ZDHHC13 is a likely pseudoenzyme protein S-acyltransferase that functions via a non-canonical mechanism

S-acylation is the addition of fatty acids to cysteine residues to regulate protein function and localization. S-acylation is catalyzed by the ZDHHC (Asp-His-His-Cys) family of protein S-acyltransferases (PATs), which S-acylate protein substrates by first auto-S-acylating the catalytic cysteine of the DHHC active site followed by transfer to the substrate. ZDHHC13 and ZDHHC17 are related ankyrin repeat domain (ANK) PATs that S-acylate multiple neuronal proteins, including huntingtin (HTT), the protein mutated in Huntington disease. However, unlike ZDHHC17 and other human PATs, ZDHHC13 possesses a non-canonical DQHC active site. As the first histidine is essential for auto-S-acylation, it is unclear if ZDHHC13 is catalytically active. Our phylogenetic analysis of eukaryotic ANK-containing PATs shows that ZDHHC13 orthologues are more divergent compared to ZDHHC17. While the ZDHHC17 DHHC is highly conserved, the motif varies among ZDHHC13 orthologues, with some vertebrate lineages containing a serine in place of the catalytic cysteine. Interestingly, we found that the ZDHHC13 S-acylation is lower than that of ZDHHC17, but the ZDHHC13 catalytic cysteine is indeed S-acylated. While expression of wild type (WT) ZDHHC13 in ZDHHC13 deficient HEK293T cells increased S-acylation of a HTT1-588 fragment, surprisingly, expression of catalytically dead DQHS ZDHHC13 was still able to facilitate HTT1-588 S-acylation equally.
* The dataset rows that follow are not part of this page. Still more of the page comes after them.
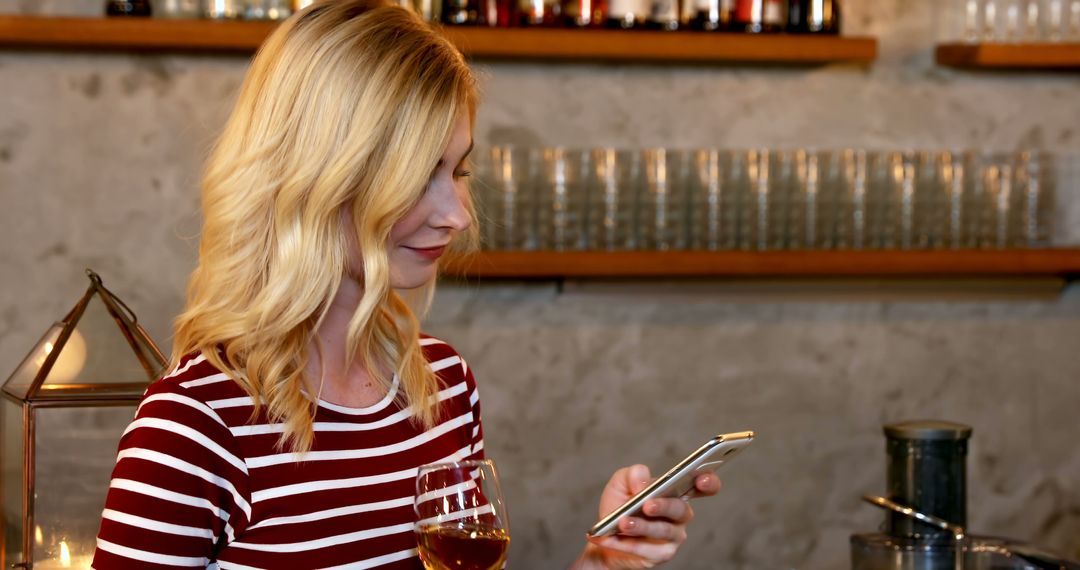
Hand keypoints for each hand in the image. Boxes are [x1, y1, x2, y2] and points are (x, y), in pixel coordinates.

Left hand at [573, 464, 721, 569]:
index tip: (701, 480)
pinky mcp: (662, 553)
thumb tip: (643, 483)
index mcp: (675, 492)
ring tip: (622, 522)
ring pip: (663, 530)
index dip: (708, 482)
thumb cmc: (620, 506)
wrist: (605, 535)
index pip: (702, 486)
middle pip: (680, 509)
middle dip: (664, 506)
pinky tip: (609, 538)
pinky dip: (625, 543)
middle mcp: (679, 514)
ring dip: (641, 526)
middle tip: (647, 505)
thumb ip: (633, 474)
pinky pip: (646, 549)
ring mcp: (674, 535)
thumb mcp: (621, 483)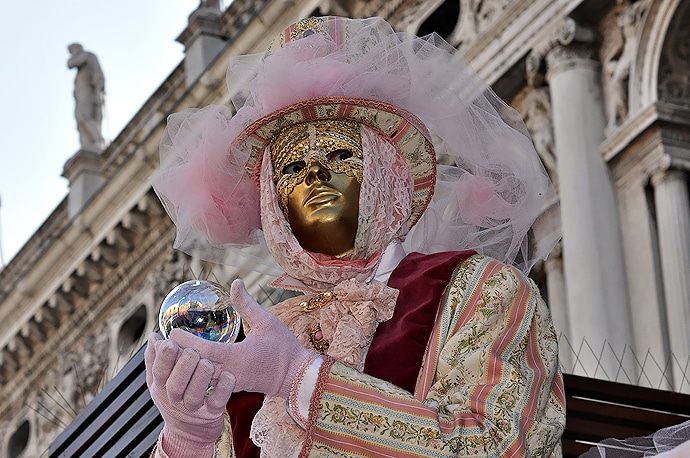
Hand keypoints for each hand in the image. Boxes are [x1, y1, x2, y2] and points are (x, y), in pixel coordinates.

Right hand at [145, 332, 234, 456]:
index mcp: (160, 387)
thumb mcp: (160, 383)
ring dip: (201, 377)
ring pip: (194, 396)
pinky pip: (217, 403)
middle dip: (183, 367)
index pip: (158, 372)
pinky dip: (223, 389)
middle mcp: (174, 400)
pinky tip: (228, 375)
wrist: (188, 435)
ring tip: (207, 362)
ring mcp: (193, 409)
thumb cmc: (175, 399)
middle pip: (174, 385)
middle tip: (192, 352)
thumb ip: (155, 359)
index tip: (170, 341)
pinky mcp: (211, 414)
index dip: (163, 358)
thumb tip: (154, 336)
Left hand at [170, 279, 313, 397]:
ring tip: (168, 355)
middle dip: (177, 356)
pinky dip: (196, 374)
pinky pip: (208, 383)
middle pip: (195, 367)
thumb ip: (248, 304)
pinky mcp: (232, 388)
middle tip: (160, 343)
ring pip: (200, 378)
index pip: (203, 351)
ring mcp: (230, 384)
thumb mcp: (268, 322)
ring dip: (184, 367)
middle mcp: (230, 373)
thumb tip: (236, 282)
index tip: (170, 332)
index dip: (185, 342)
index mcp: (237, 357)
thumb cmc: (285, 348)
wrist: (297, 377)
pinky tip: (187, 366)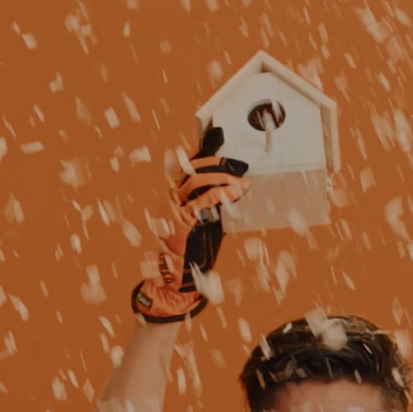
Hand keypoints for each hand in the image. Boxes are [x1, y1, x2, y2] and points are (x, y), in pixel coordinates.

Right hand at [132, 125, 247, 323]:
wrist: (178, 277)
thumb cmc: (193, 249)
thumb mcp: (208, 219)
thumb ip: (216, 202)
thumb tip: (236, 186)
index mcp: (176, 194)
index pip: (189, 164)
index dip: (204, 149)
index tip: (218, 134)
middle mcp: (171, 197)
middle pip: (192, 168)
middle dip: (217, 162)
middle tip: (239, 164)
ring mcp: (173, 208)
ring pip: (196, 180)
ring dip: (222, 178)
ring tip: (241, 183)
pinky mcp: (180, 220)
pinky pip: (200, 200)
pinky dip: (219, 194)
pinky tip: (234, 193)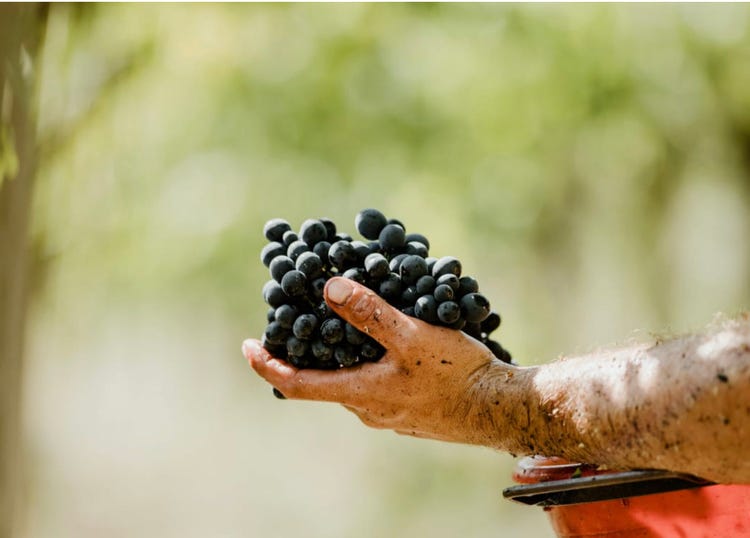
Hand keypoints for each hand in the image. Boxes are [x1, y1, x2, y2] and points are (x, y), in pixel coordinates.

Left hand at [243, 277, 519, 445]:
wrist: (498, 408)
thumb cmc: (456, 374)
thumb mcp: (411, 337)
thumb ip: (370, 314)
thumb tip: (329, 289)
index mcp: (359, 393)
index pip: (296, 383)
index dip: (267, 365)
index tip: (247, 346)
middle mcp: (367, 409)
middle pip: (323, 381)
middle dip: (309, 351)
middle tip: (303, 317)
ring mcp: (387, 414)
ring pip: (351, 382)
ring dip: (341, 355)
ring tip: (347, 321)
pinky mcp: (407, 412)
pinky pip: (374, 386)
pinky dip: (366, 362)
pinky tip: (387, 342)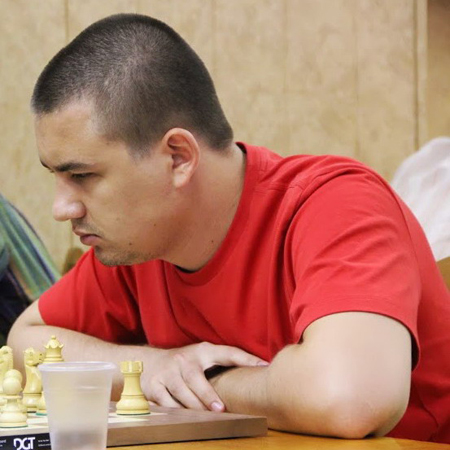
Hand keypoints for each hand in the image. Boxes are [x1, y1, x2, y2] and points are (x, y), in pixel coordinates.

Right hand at [142, 342, 267, 411]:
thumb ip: (223, 364)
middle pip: (196, 378)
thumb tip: (253, 375)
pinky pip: (166, 402)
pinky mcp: (154, 385)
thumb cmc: (184, 363)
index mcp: (203, 351)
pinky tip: (184, 416)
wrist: (148, 362)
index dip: (245, 358)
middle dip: (208, 395)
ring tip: (205, 416)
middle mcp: (185, 359)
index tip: (263, 365)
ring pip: (181, 392)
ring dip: (193, 406)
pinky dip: (175, 410)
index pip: (227, 353)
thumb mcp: (202, 358)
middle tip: (220, 409)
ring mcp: (168, 372)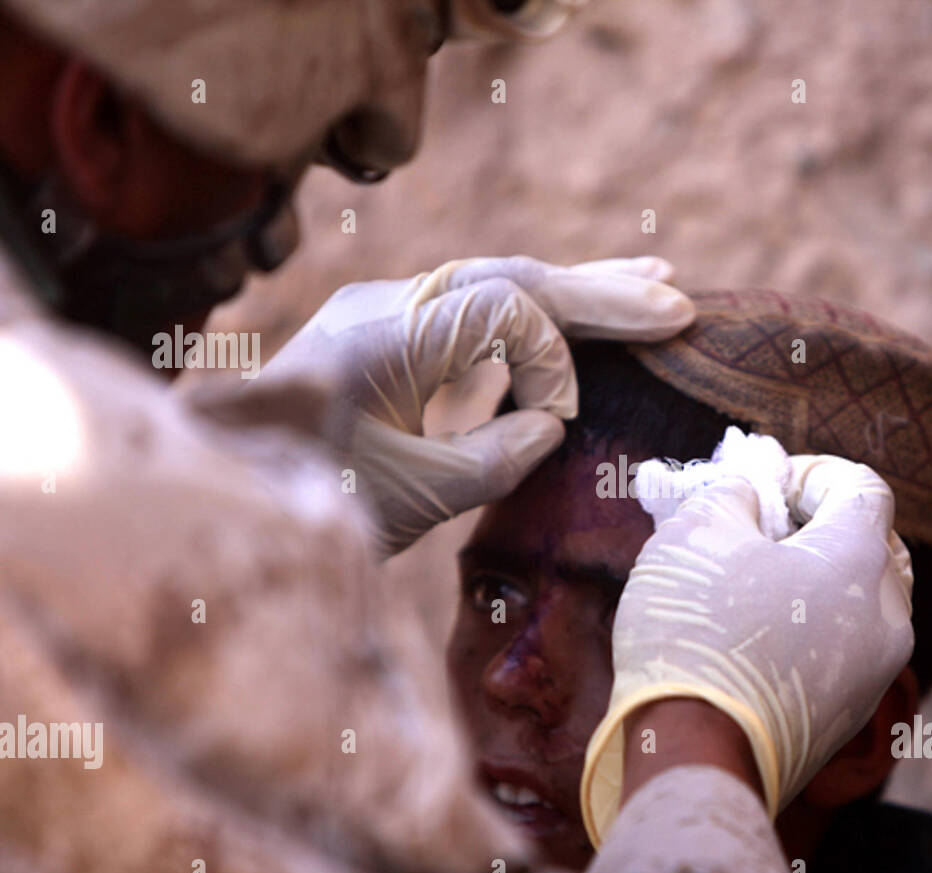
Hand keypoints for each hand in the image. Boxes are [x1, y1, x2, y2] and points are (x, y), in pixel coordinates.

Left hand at [267, 256, 694, 554]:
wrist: (225, 497)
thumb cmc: (304, 503)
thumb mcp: (410, 498)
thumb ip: (493, 460)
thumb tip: (551, 424)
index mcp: (385, 333)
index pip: (505, 310)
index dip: (558, 353)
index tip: (567, 417)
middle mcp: (388, 305)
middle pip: (512, 278)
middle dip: (597, 288)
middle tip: (675, 297)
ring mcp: (389, 314)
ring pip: (500, 283)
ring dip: (575, 285)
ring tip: (652, 277)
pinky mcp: (394, 336)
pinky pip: (478, 310)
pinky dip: (534, 312)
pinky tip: (578, 309)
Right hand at [580, 454, 914, 844]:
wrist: (696, 758)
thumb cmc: (697, 631)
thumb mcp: (696, 532)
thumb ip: (731, 495)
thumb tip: (749, 500)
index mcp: (862, 559)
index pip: (862, 487)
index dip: (810, 473)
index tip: (762, 487)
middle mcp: (887, 617)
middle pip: (873, 546)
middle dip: (820, 529)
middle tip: (759, 534)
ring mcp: (875, 675)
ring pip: (860, 604)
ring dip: (816, 584)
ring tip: (750, 588)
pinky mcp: (848, 719)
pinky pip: (843, 653)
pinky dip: (810, 632)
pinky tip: (752, 640)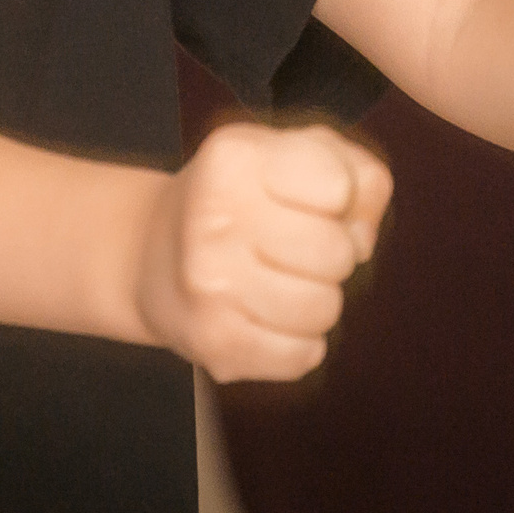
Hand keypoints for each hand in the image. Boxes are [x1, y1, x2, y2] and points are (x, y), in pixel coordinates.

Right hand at [134, 122, 390, 381]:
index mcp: (236, 157)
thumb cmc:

This suggests the ZDHHC13 catalytic cysteine is not required for S-acylation of target proteins, suggesting ZDHHC13 may coordinate another PAT. Indeed, we identified ZDHHC13 in high-molecular weight complexes. Our results indicate that ZDHHC13 is a likely pseudoenzyme that may function via a non-conventional mechanism reliant on other PATs. This work broadens our understanding of the function of this non-canonical PAT.